Para os eugenistas, os zoológicos humanos proporcionaram “mostras” para as teorias racistas. Durante a Exposição Nacional de Genebra de 1896, o biólogo suíço Emile Yung deu uma conferência em que apresentou 15 pessoas do Village noir. Ele comparou a cor de suas peles e o tamanho de suas cabeças com os de um genebrino. Este processo pretendia demonstrar como o tamanho do crânio afetava o nível de civilização e as capacidades mentais.

Essas ideias se difundiram entre os professores de escolas e contribuíram para cristalizar e expandir os estereótipos raciais.

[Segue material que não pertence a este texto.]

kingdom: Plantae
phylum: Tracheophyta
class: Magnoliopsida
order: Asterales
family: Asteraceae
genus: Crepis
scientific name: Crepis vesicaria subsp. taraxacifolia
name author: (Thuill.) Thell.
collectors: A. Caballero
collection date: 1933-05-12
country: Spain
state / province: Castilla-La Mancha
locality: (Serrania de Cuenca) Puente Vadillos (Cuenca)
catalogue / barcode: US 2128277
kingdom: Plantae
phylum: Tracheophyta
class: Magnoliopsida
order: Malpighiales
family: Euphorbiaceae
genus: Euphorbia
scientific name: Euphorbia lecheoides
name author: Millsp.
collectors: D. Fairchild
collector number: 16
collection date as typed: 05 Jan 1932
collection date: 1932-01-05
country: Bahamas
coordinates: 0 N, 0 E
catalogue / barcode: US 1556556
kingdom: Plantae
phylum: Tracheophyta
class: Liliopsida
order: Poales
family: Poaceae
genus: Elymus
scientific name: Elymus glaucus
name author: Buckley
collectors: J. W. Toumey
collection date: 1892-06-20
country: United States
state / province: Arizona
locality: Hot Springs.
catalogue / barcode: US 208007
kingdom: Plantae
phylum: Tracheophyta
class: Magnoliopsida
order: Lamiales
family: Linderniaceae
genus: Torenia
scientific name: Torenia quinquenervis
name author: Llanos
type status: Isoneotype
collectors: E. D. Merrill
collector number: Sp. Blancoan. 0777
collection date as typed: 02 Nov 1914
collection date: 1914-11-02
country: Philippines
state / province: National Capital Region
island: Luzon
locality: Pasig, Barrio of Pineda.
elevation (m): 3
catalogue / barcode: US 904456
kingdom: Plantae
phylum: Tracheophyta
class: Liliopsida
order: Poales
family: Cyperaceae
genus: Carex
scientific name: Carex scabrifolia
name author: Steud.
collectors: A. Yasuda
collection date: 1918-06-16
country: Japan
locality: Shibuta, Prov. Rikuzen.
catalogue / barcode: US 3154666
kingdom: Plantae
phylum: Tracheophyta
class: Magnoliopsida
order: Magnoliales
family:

Na verdade, os zoológicos humanos eram um terreno fértil para isso. Os visitantes viam uma representação inventada da África que deliberadamente desagradava e difamava os africanos. Além disso, o evolucionismo e as teorias racistas sobre o desenvolvimento humano que formavam o cerne das exposições tinham claros objetivos educacionais. Assim, o racismo científico desenvolvido no âmbito acadêmico andava de mãos dadas com o popular: os zoológicos humanos eram lugares onde essas duas faces da mesma moeda se encontravam.

 

O legado dos zoológicos humanos

As exibições humanas foram resultado do pensamento colonial ocidental no qual o Village noir de Genebra se encaixa perfeitamente.

Por isso, a Confederação Helvética nunca foi imune ao colonialismo e ao racismo. A criação de um zoológico humano no centro de Genebra serviu para difundir e reforçar a superioridade do Ocidente, seu direito de expandir e dominar, e o racismo que muitos membros das elites culturais, políticas, econômicas e acadêmicas suíças compartilhavam.

De fato, os cientistas suíços participaram ativamente na formação das mentalidades coloniais. Apesar de não possuir colônias, o país estava tão envolvido como o resto do Ocidente.

Ao contrário de outros países, a Suíça não interrompeu suas exposições humanas durante o período entre guerras. Já na década de 1960, o circo nacional Knie apresentou o “Volkerschauen”. O espetáculo incluía a exibição de esquimós, índios católicos, “egípcios misteriosos” ou pessoas com albinismo.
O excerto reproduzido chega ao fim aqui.